EXERCISE OBJECTIVE
Pick out each line of the items below that contains the word "خلال", and copy those lines in full.

SUPPLIED INFORMATION
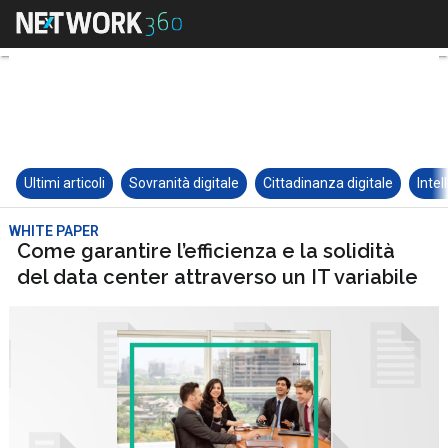
Ultimi articoli
Sovranità digitale
Cittadinanza digitale
Intel
WHITE PAPER
Come garantire l’efficienza e la solidità
del data center attraverso un IT variabile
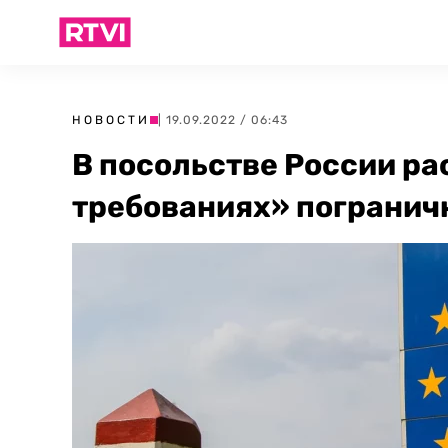
НОВОСТИ
| 19.09.2022 / 06:43
В посольстве России р
требованиях» погран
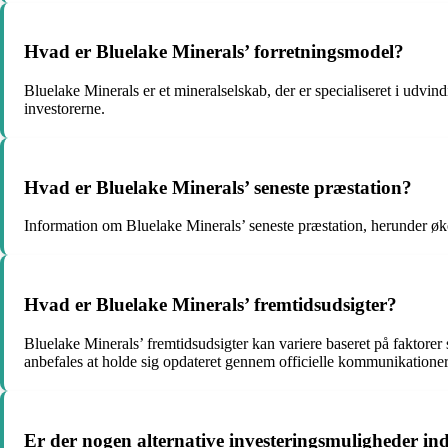
Hvad er Bluelake Minerals’ forretningsmodel?
Bluelake Minerals er et mineralselskab, der er specialiseret i udvin
investorerne.
Hvad er Bluelake Minerals’ seneste præstation?
Information om Bluelake Minerals’ seneste præstation, herunder øko
Hvad er Bluelake Minerals’ fremtidsudsigter?
Bluelake Minerals’ fremtidsudsigter kan variere baseret på faktorer
anbefales at holde sig opdateret gennem officielle kommunikationer 
Er der nogen alternative investeringsmuligheder in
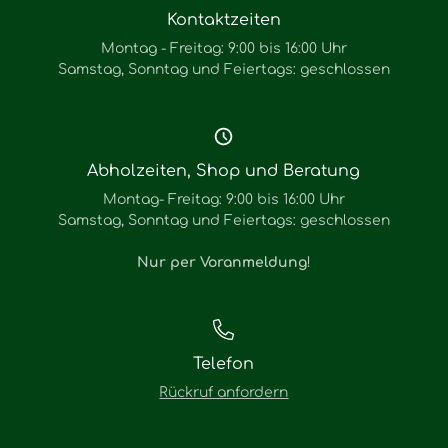
Kontaktzeiten
Montag - Freitag: 9:00 bis 16:00 Uhr
Samstag, Sonntag und Feiertags: geschlossen
Abholzeiten, Shop und Beratung
Montag- Freitag: 9:00 bis 16:00 Uhr
Samstag, Sonntag und Feiertags: geschlossen
Nur per Voranmeldung
!
Telefon
Rückruf anfordern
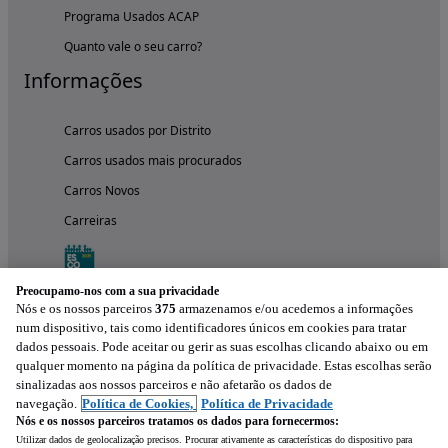
Programa Usados ACAP
Quanto vale o seu carro?
Informações
Carros usados por Distrito
Carros usados mais procurados
Carros Novos
Carreiras
Preocupamo-nos com a sua privacidade
Nós e os nossos parceiros
375
armazenamos e/ou acedemos a informações
num dispositivo, tais como identificadores únicos em cookies para tratar
dados pessoais. Pode aceitar ou gerir as suas escolhas clicando abaixo ou em
qualquer momento na página da política de privacidade. Estas escolhas serão
sinalizadas aos nossos parceiros e não afetarão os dados de
navegação.
Política de Cookies,
Política de Privacidade
Nós e os nossos parceiros tratamos os dados para fornecermos:
Experimenta a aplicação
Utilizar dados de geolocalização precisos. Procurar ativamente as características do dispositivo para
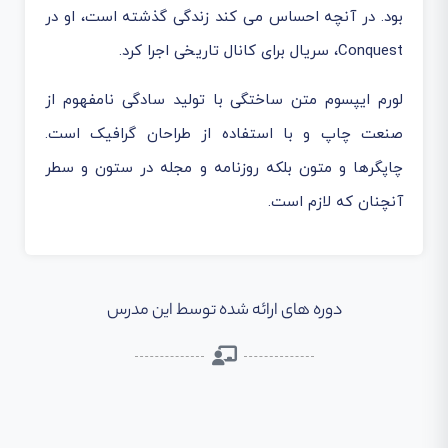
بود. در آنچه احساس می کند زندگی گذشته است، او در
Conquest، سریال برای کانال تاریخی اجرا کرد.
لورم ایپسوم متن ساختگی با تولید سادگی نامفهوم از
صنعت چاپ و با استفاده از طراحان گرافیک است.
چاپگرها و متون بلکه روزنامه و مجله در ستون و سطر
آنچنان که لازم است.
دوره های ارائه شده توسط این مدرس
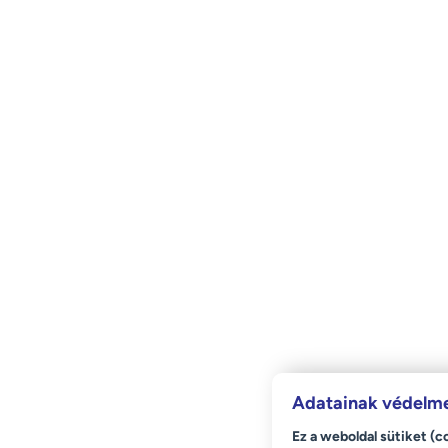
Adatainak védelme
Ez a weboldal sütiket (c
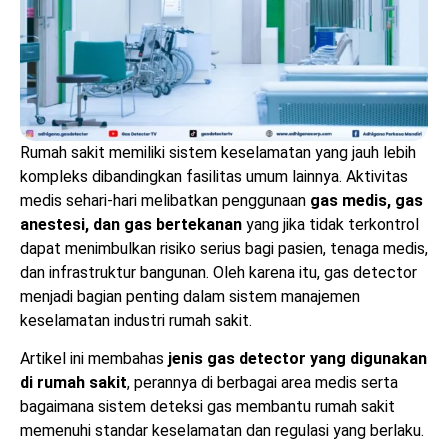
Rumah sakit memiliki sistem keselamatan yang jauh lebih
kompleks dibandingkan fasilitas umum lainnya. Aktivitas
medis sehari-hari melibatkan penggunaan
gas medis, gas
anestesi, dan gas bertekanan
yang jika tidak terkontrol
dapat menimbulkan risiko serius bagi pasien, tenaga medis,
dan infrastruktur bangunan. Oleh karena itu, gas detector
menjadi bagian penting dalam sistem manajemen
keselamatan industri rumah sakit.
Artikel ini membahas
jenis gas detector yang digunakan
di rumah sakit
, perannya di berbagai area medis serta
bagaimana sistem deteksi gas membantu rumah sakit
memenuhi standar keselamatan dan regulasi yang berlaku.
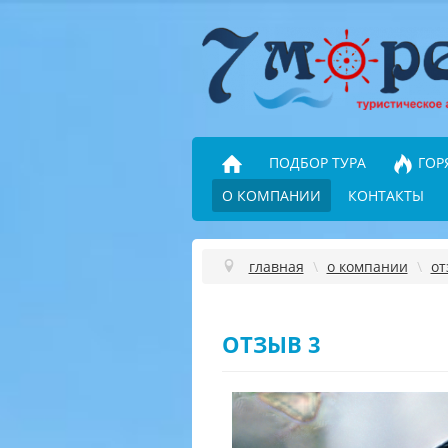
ПОДБОР ТУРА
ГОР
О КОМПАНИИ
КОНТАКТЫ
главная
\
о компании
\
от
ОТЗЫВ 3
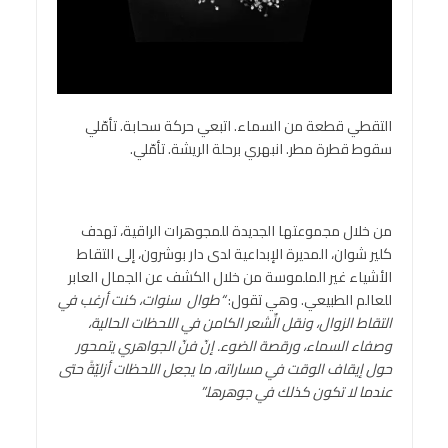
التقطي قطعة من السماء. اتبعي حركة سحابة. تأمّلي
سقوط قطرة مطر. انبهري برحلة الريشة. تأمّلي.
من خلال مجموعتها الجديدة للمجوهرات الراقية، تهدف
كلير شوان، المديرة الإبداعية لدى دار بوشرون، إلى التقاط
الأشياء غير الملموسة من خلال الكشف عن الجمال العابر
للعالم الطبيعي. وهي تقول:
“طوال سنوات، كنت أرغب في
التقاط الزوال، ونقل الِّشعر الكامن في اللحظات الحالية،
وصفاء السماء، ورقصة الضوء. إنّ فنّ الجواهري يتمحور
حول إيقاف الوقت في مساراته، ما يجعل اللحظات أزليّةً حتى
عندما لا تكون كذلك في جوهرها.”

OUTPUT OF THE TASK
من خلال مجموعتها الجديدة للمجوهرات الراقية، تهدف
الأشياء غير الملموسة من خلال الكشف عن الجمال العابر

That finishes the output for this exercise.